You can contact him at NERA I presume. I see him every year at Energy Modeling Forum meetings at Stanford or DC.
I am not following your story about modeling policies versus real world happenings. I, like all modelers I know, don't believe we have perfect foresight. But we critique each other based on performance over time and subjecting ourselves to rigorous critique by independent, anonymous experts - as part of the peer-review publishing process. You hane an alternative, better approach?
Statistics on carbon in fuels - and hence in emissions - is no different whether we are using carbon tax, cap-and-trade or regulations, so I fail to see your next point.
No, David's analysis is pretty close to other people modeling the California policies, both within and outside of the state. These policies in combination are having a bigger percentage reduction effect than BC's carbon tax. Of course, the issue is stringency, so this is a false discussion anyway. A more stringent carbon tax will do more than a less stringent cap-and-trade, and vice versa.

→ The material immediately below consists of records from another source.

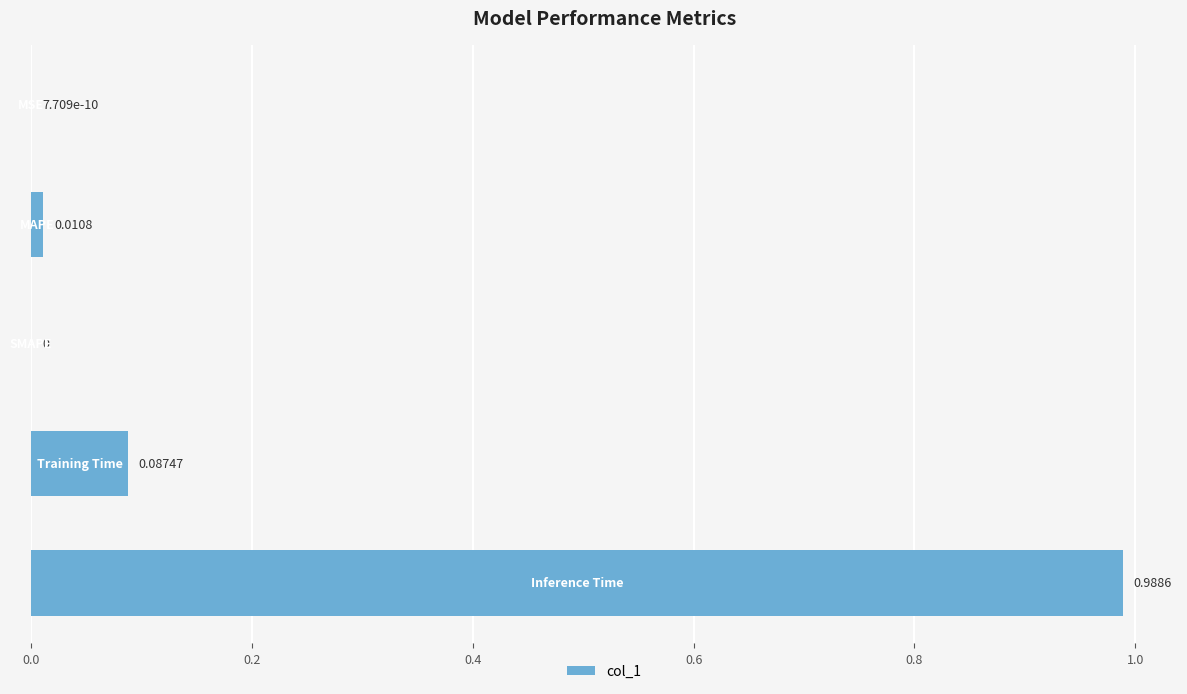

Are the bars horizontal?

Yes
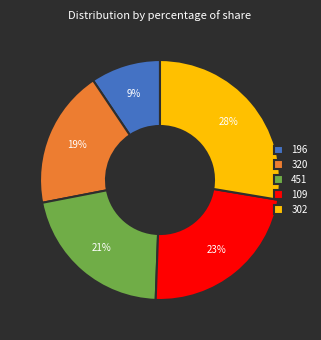

Do 109 and 451 together represent more than half of the pie?

No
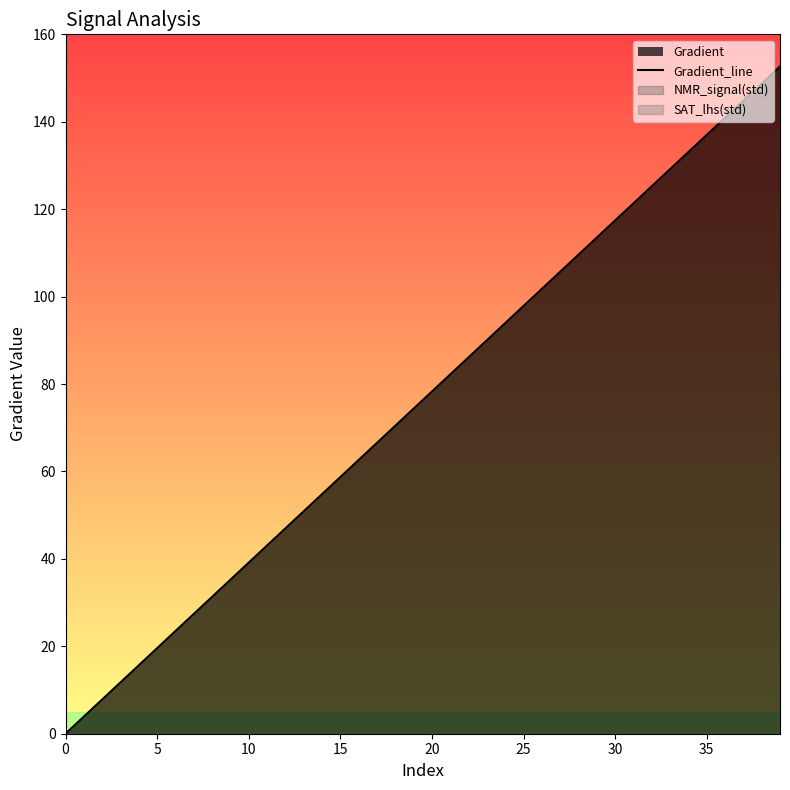

Which category has the highest value across all series?

39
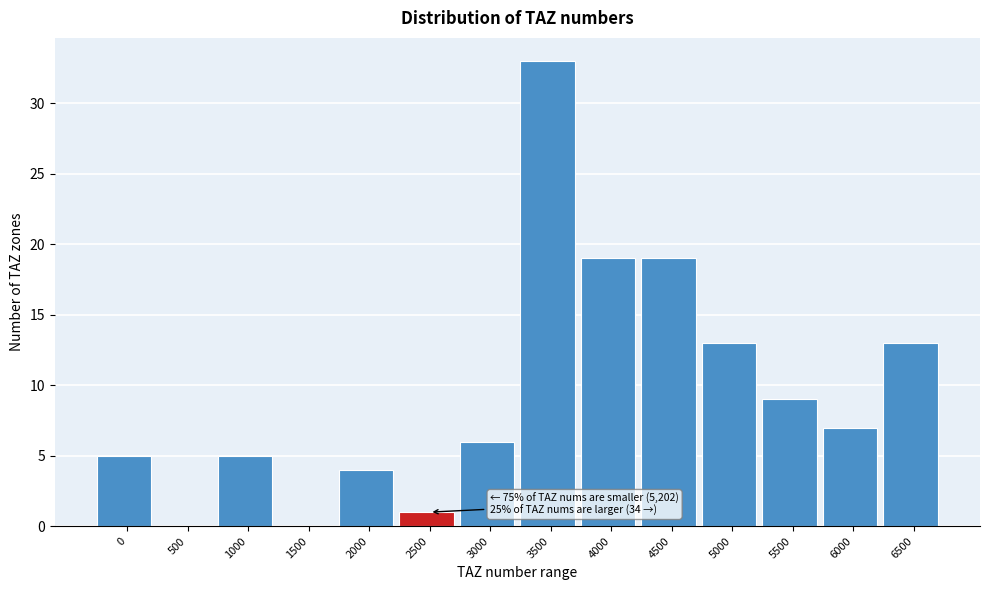

Reading left to right, list all the values displayed in this chart.

0=5	500=0	1000=5	1500=0	2000=4	2500=1	3000=6	3500=33	4000=19	4500=19	5000=13	5500=9	6000=7	6500=13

Public opinion in BC has not flipped flopped in the surveys I have seen. It was slightly positive to the carbon tax when first announced, then went slightly negative as oil prices rose in 2008, then went slightly positive again. But I note that most opinion polls are designed by people who want a certain outcome. My PhD student recently surveyed 400 British Columbians on carbon tax and other policies. What was interesting was that the carbon tax had about something like 40% of people strongly opposed. In contrast, our zero-emission electricity regulation, which stopped two coal plants and a natural gas plant that were about to be built in 2007-2008, has had a much bigger effect on emissions than the carbon tax and yet has only 1% of people were opposed to it. (More than 95% had no idea it existed.) Even without surveys like we do, astute politicians can sense this. And I think this helps explain why not a single North American jurisdiction has copied the BC carbon tax. Maybe one day. Like you, I hope so. But meanwhile, I am ready to support whatever compulsory policy we can get a politician to implement. Most likely we will get nothing. Let's not make bad odds even worse by insisting on a particular policy.